■ Task item
Write out the entire listing below exactly as it appears, minus any pictures.

■ Information supplied
== == ==
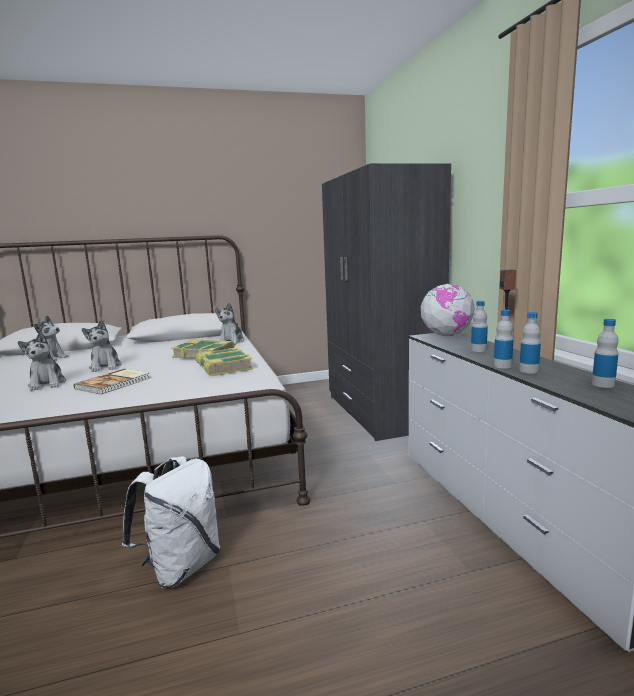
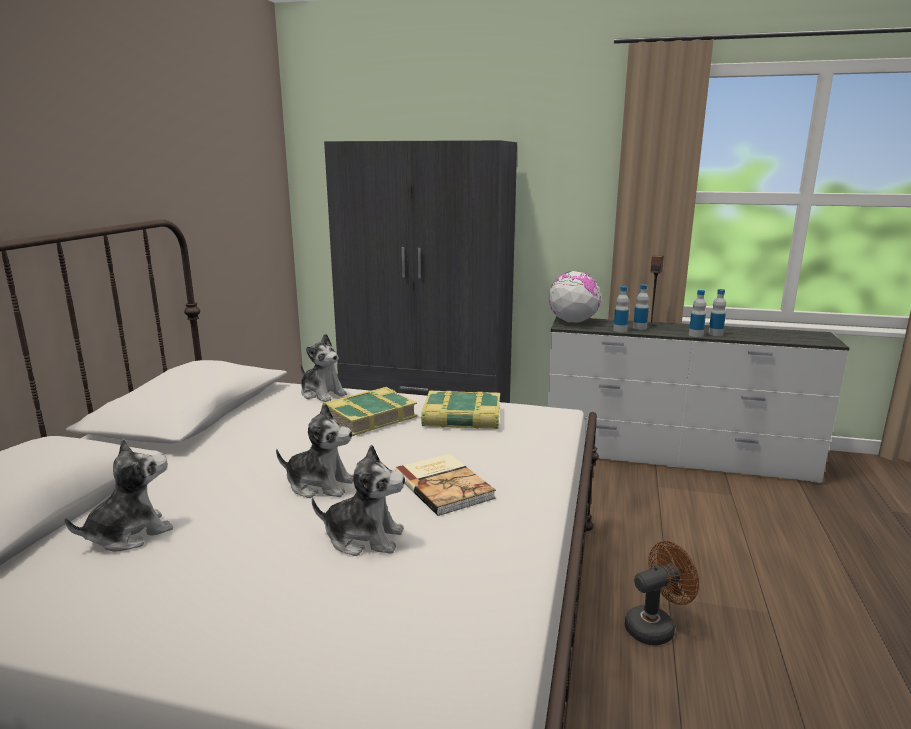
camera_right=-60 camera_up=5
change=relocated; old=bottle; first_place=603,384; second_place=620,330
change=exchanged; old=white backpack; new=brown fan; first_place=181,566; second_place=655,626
== == ==
■ Answer box
camera_right=-60 camera_up=5
change=relocated; old=bottle; first_place=603,384; second_place=620,330
change=exchanged; old=white backpack; new=brown fan; first_place=181,566; second_place=655,626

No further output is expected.